There’d been other tales of ghostly apparitions doing the rounds of the trenches, like the Angel of Mons, but Jimmy hadn’t believed them. Until now. 

Sporadic gunfire momentarily distracted him and the sound of a man running nearby made Jimmy shoulder his rifle in readiness, but no one appeared. 

Does Fritz know that I’m here or did they too see George? 

Jimmy wondered how many of his company were still about, cowering for their lives amid the stench of death and decay in rat-infested shell holes just like his. That’s if there are any other survivors. 

He was still contemplating that depressing thought, when George suddenly turned his back on Jimmy and with a determined effort, scrambled up the side of the shell hole the way he had come. Then without a second glance, he turned and started running towards the German lines. 

Jimmy watched him go and shook his head. 

The poor bloke still thinks he’s in the fight.

Jimmy prayed that the man’s soul would soon find rest. When he was out of sight, Jimmy checked his rifle and prepared to make his own dash towards the German trenches. He had no idea whether he was the only one left alive, but if he turned and made his way back to his own lines, he risked being court martialled for cowardice. On he would go. 


George Marshall slid into another shell hole and prayed that it wasn’t occupied by Germans. Two men immediately raised their rifles but lowered them when they recognised the newcomer. 

“You all right, George?” asked one of them, noting the blood on his friend’s tunic and the pale and drawn look on his face. 


“The blood; are you hurt?” 

“No, no it’s not mine,” George replied almost distractedly. 

“What a mess this is again,” said the third soldier. “We’ve lost a lot of good mates today. Percy, Bill, Eric, Tommo; all gone. Saw it with my own eyes. Machine gun scythed them down like corn in a field. It’s as if they knew we were coming.” 

“They did, Stan. The barrage; the whistle. We might as well have sent Fritz a telegram,” replied his mate, instinctively ducking as a grenade exploded nearby. “Have you seen Jimmy, Harry or Owen?” he asked, turning back to face George. 

George swallowed hard and momentarily closed his eyes. “Harry’s got a Blighty one and was being taken back to the casualty clearing station the last time I saw him.
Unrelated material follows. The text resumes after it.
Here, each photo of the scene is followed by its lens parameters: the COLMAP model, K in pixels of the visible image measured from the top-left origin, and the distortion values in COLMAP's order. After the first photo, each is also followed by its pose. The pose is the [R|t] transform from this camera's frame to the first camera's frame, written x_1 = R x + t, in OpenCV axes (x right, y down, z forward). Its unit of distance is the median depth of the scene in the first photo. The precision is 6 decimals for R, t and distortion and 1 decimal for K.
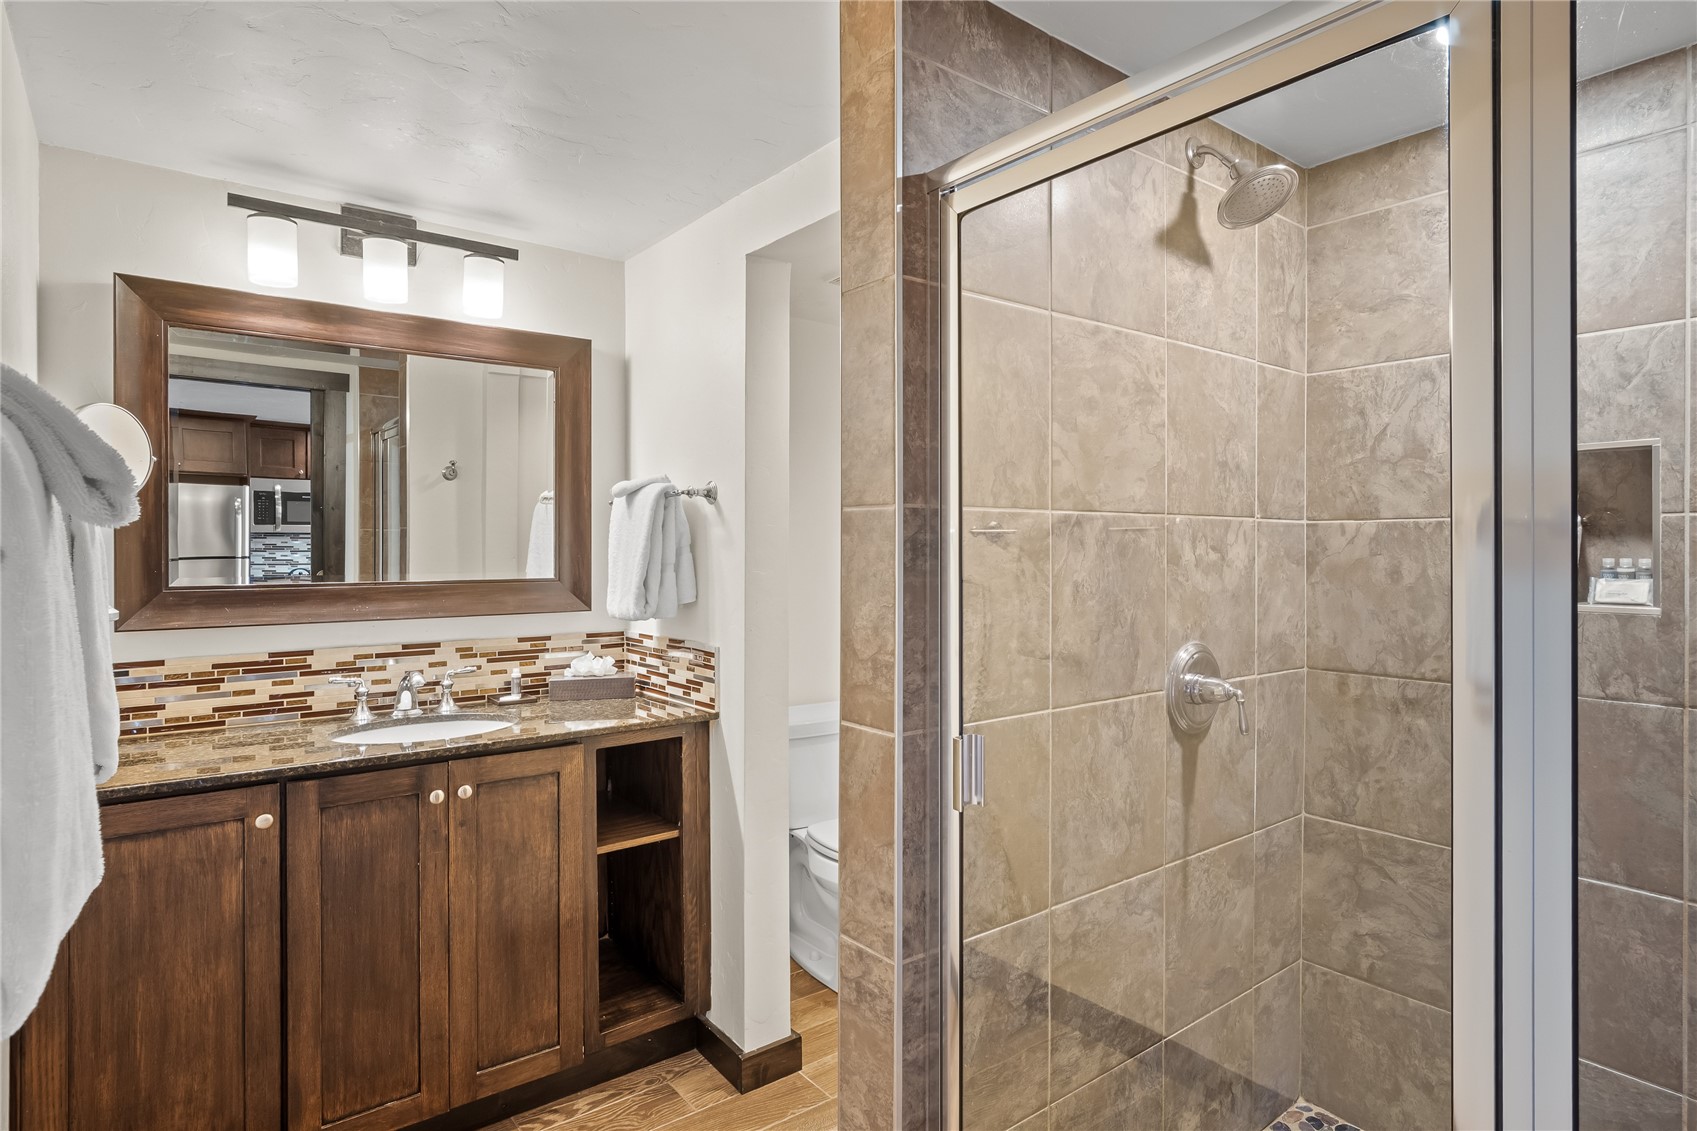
lens RADIAL K [[962.5, 0, 845.2], [0, 962.5, 535.7], [0, 0, 1]] dist [-0.005207, 0.001799]
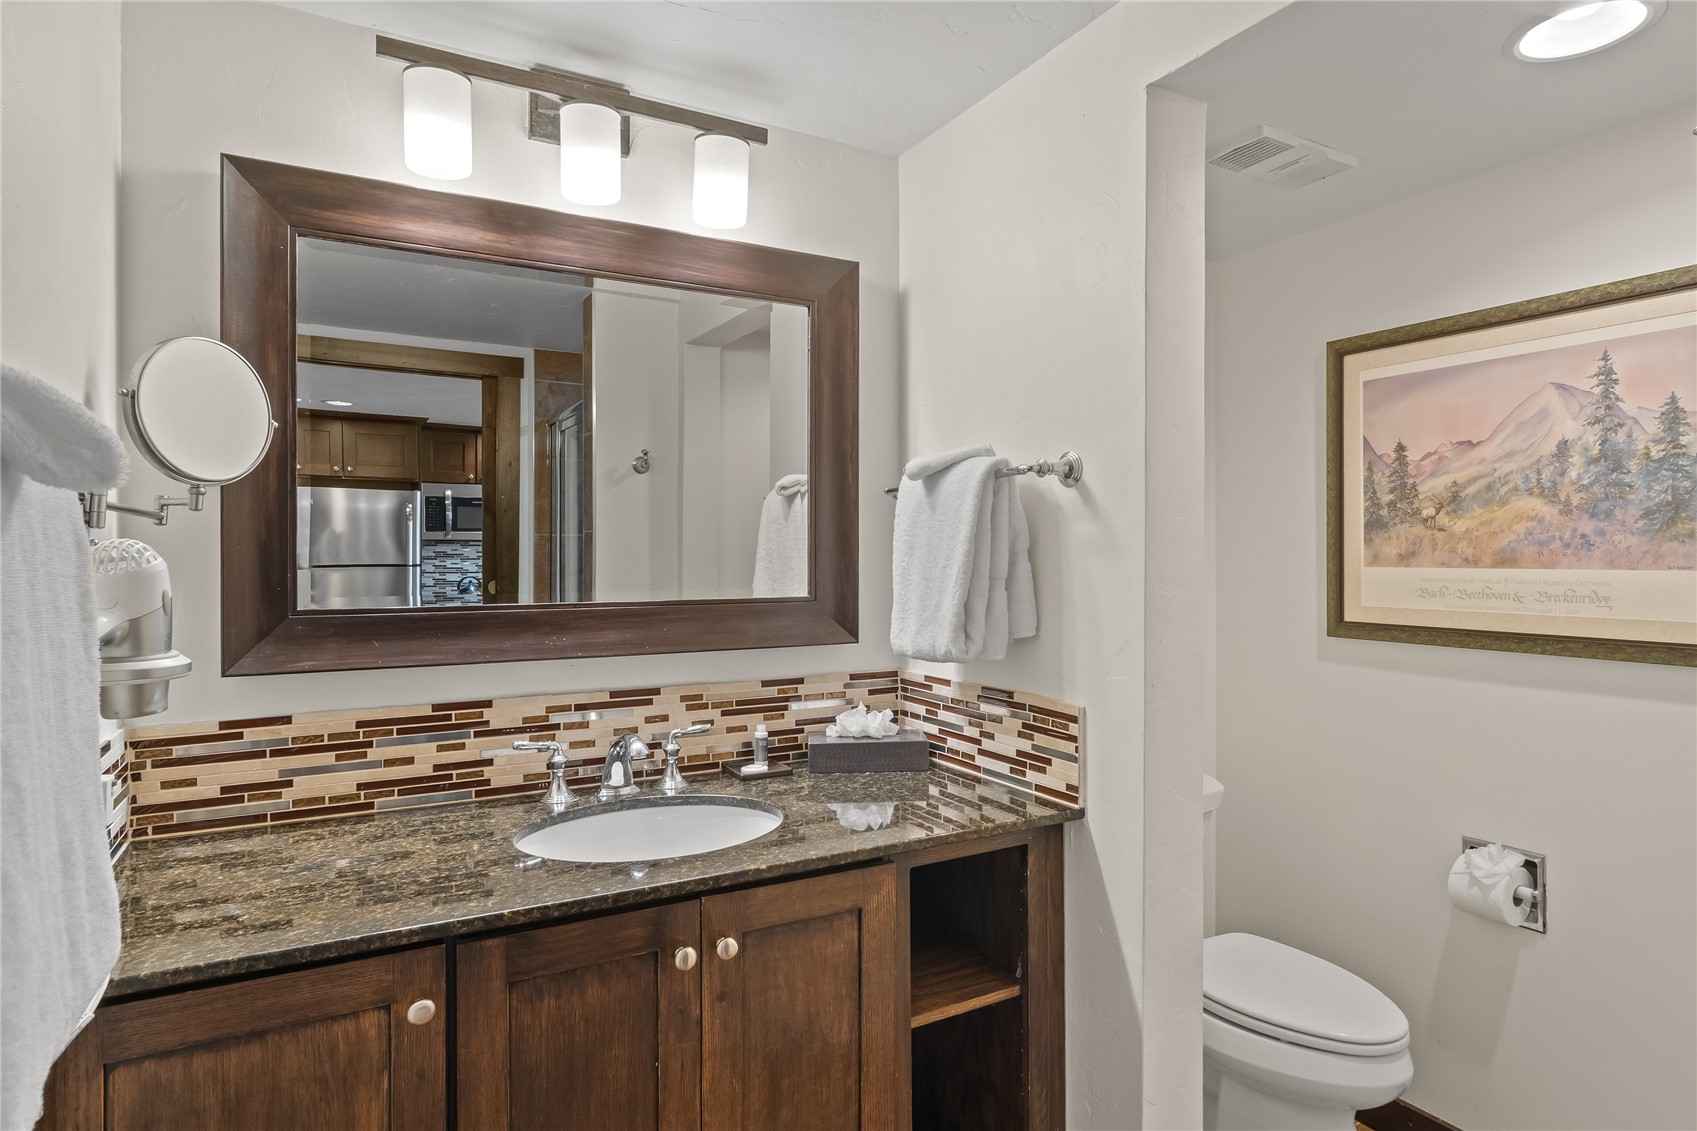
lens RADIAL K [[929.0, 0, 849.3], [0, 929.0, 537.7], [0, 0, 1]] dist [-0.015185, 0.008201]
pose [[0.992077, -0.003134, -0.125594, -0.216696], [0.002301, 0.999974, -0.006776, 0.005805], [0.125612, 0.006434, 0.992059, 0.373576]]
Owen’s gone, blown to bits by a shell.” 

“What about Jimmy? Have you seen him?” asked Stan.

George looked down at the blood that stained his tunic and winced. His friend’s blood. “He’s gone too. Same shell as Owen.” 

“Damn. Still, at least it was quick for them, eh.” 
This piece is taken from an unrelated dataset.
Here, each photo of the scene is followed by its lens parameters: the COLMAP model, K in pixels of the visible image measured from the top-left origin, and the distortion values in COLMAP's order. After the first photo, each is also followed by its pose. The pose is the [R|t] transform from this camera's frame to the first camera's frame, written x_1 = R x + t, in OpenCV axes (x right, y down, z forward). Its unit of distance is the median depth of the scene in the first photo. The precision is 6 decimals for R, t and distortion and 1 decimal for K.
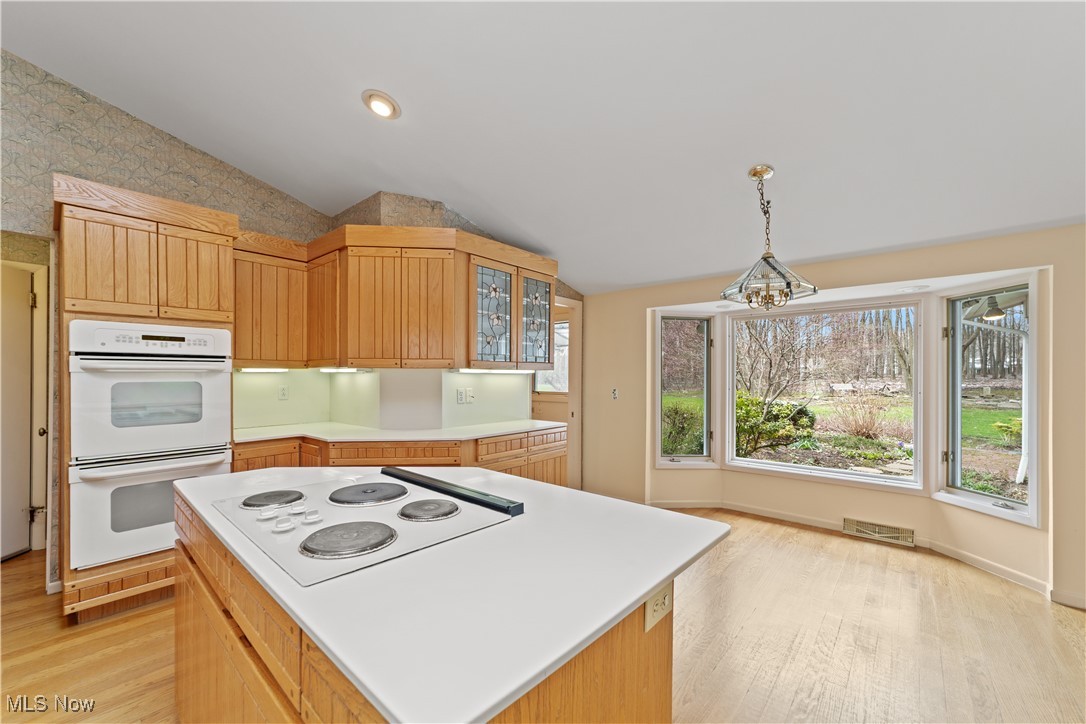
lens RADIAL K [[421.8, 0, 541.8], [0, 421.8, 375.5], [0, 0, 1]] dist [-0.014941, 0.007154]
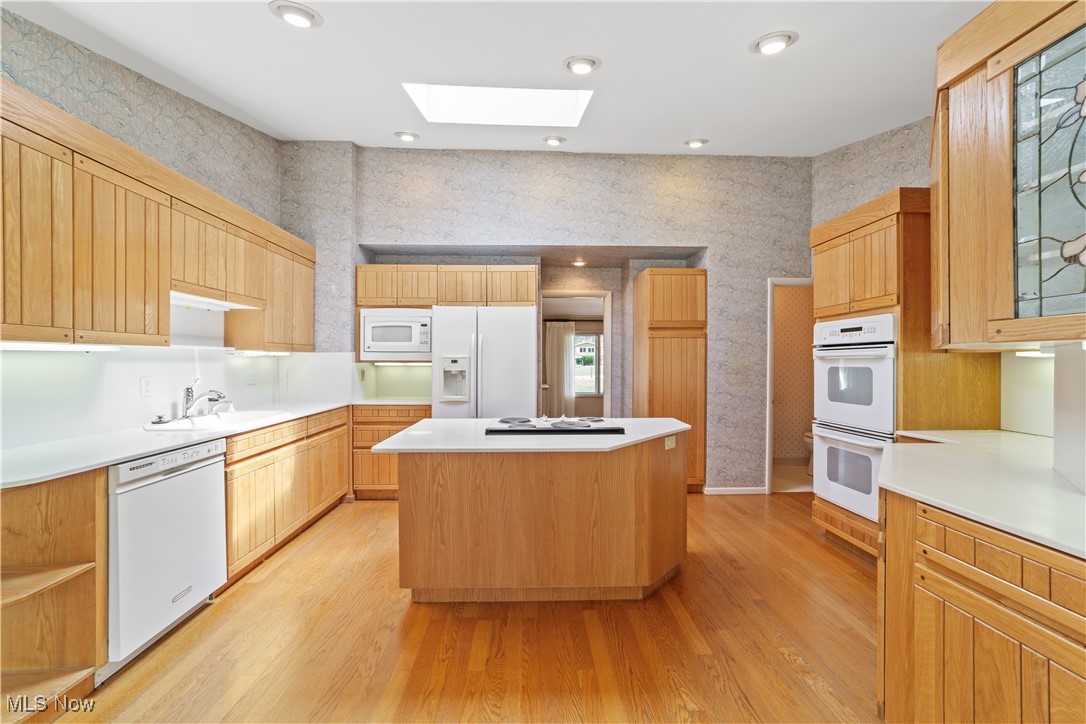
lens RADIAL K [[421.8, 0, 543.3], [0, 421.8, 363.6], [0, 0, 1]] dist [-0.014941, 0.007154]
pose [[-0.727238, -0.001049, -0.686384, 0.394795], [-0.004670, 0.999983, 0.003420, 0.004377], [0.686369, 0.005693, -0.727231, 0.945881]]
George met his friend’s hopeful gaze. “For Owen, yes, but Jimmy took some shrapnel in the stomach.” The other two soldiers winced knowing that meant a slow lingering death. “I dragged him into a nearby shell hole and did my best to comfort him, but he knew his time was up. He died in my arms. Then some officer came along and screamed at me to keep moving. I had to leave him there.” 

Stan reached out and grasped George by the shoulder, sharing his friend’s pain. “You did what you could, mate, Jimmy would have known that.” 
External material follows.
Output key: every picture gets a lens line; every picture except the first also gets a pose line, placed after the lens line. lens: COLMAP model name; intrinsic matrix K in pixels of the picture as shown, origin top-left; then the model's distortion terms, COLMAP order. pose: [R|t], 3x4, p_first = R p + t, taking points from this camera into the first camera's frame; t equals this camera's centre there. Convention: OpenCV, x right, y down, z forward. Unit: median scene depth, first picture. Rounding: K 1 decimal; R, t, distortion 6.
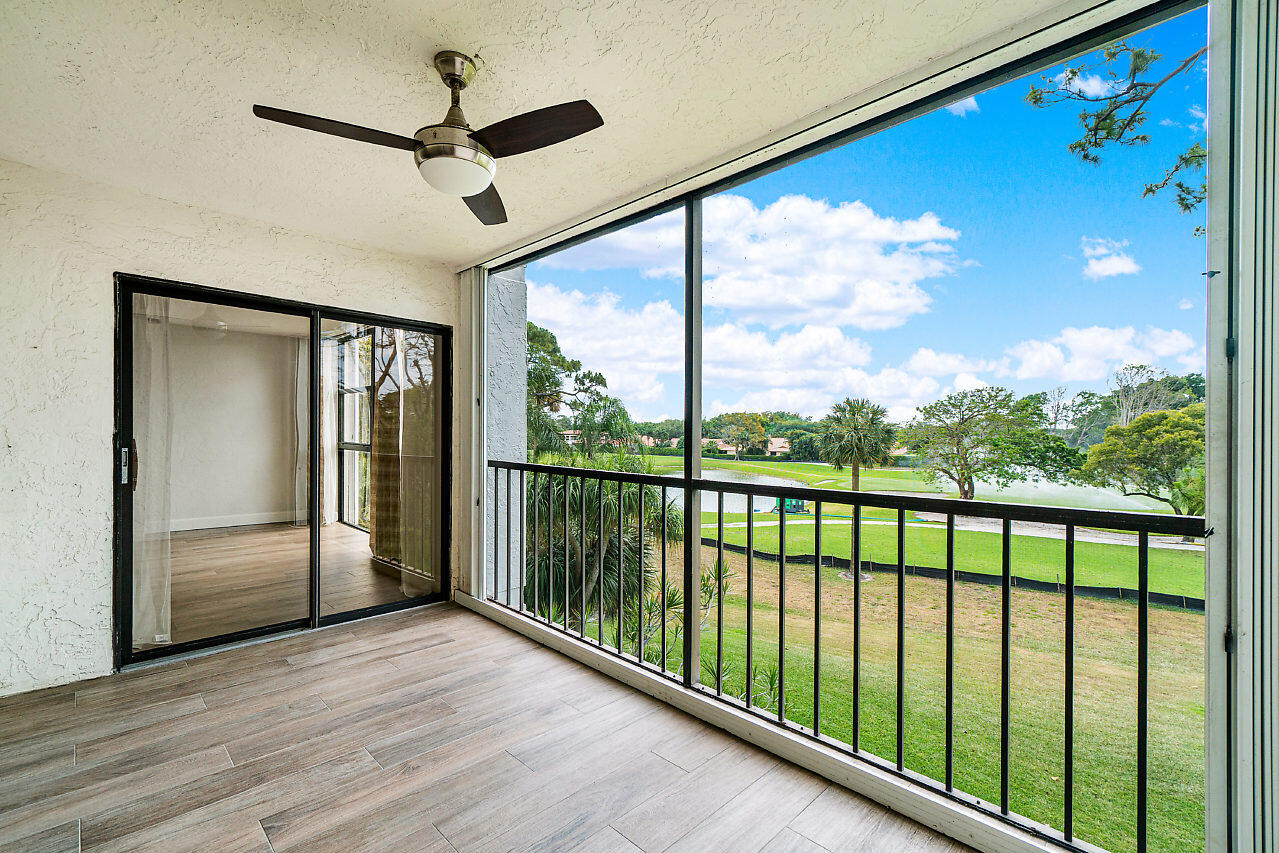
lens RADIAL K [[560.5, 0, 638.3], [0, 560.5, 431.2], [0, 0, 1]] dist [-0.000248, 0.001591]
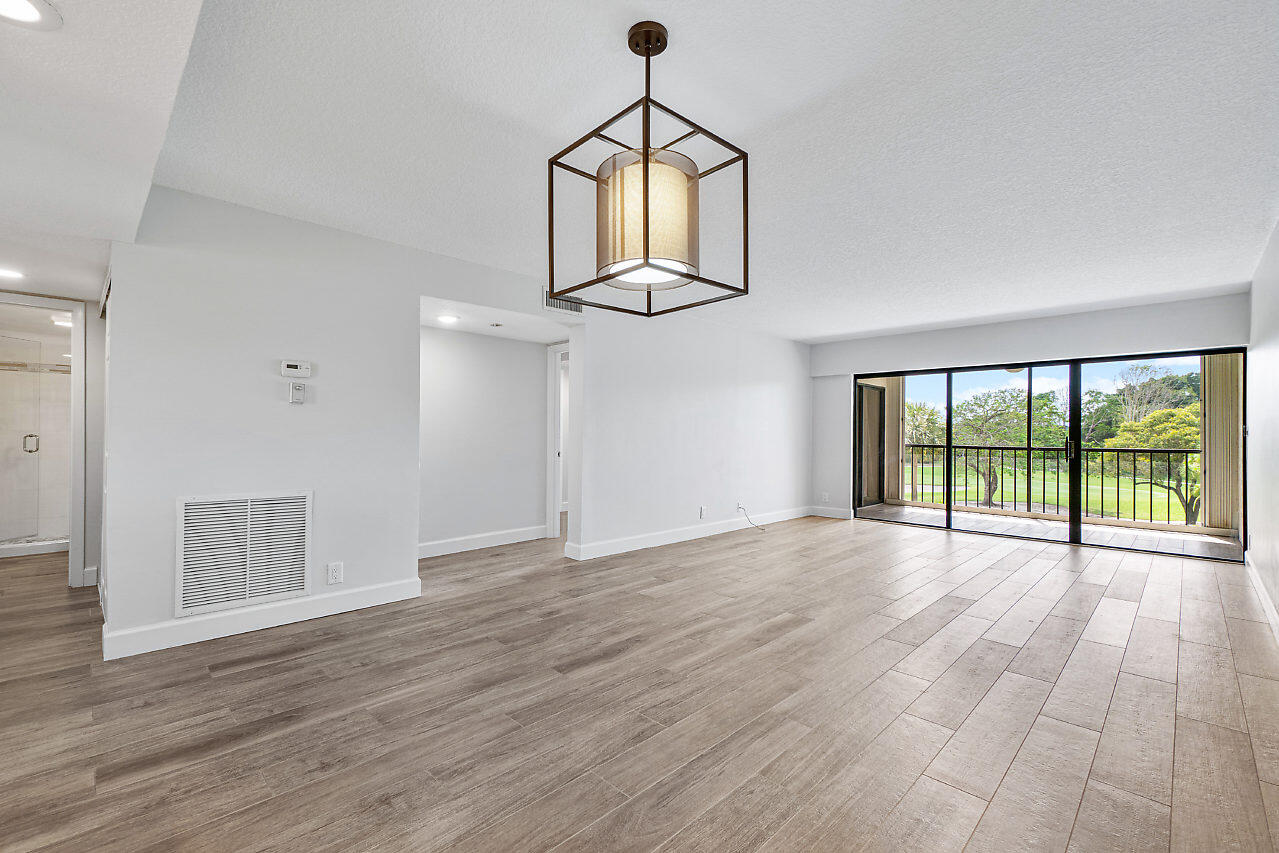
lens RADIAL K [[560.5, 0, 638.4], [0, 560.5, 429.1], [0, 0, 1]] dist [-0.000248, 0.001591]
pose [[0.999985, -0.005445, 0.000034, -0.116285], [0.005445, 0.999985, -0.000691, -0.001108], [-0.000031, 0.000691, 1.000000, -0.116480]]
“I hope so,” said George as he slowly turned his head in the direction of the shell hole where he had encountered Jimmy’s ghost. At first, he’d thought that in his distress he’d got turned around and had run back to the hole where he’d left Jimmy’s body, but that hadn’t been the case. Seeing Jimmy up and moving about had scared George half to death. When he’d then realised that Jimmy had no wounds and looked exactly as he did before the attack, he knew that somehow, he’d been looking at Jimmy’s ghost. When his friend had opened his mouth and spoken, no words had come out, but it had shredded what little resolve George had and to his shame he had turned and run away from his friend. 

“Well at least he’s at rest now,” said Stan, interrupting his friend’s train of thought. George turned his gaze towards where he’d last seen Jimmy. “I hope so.”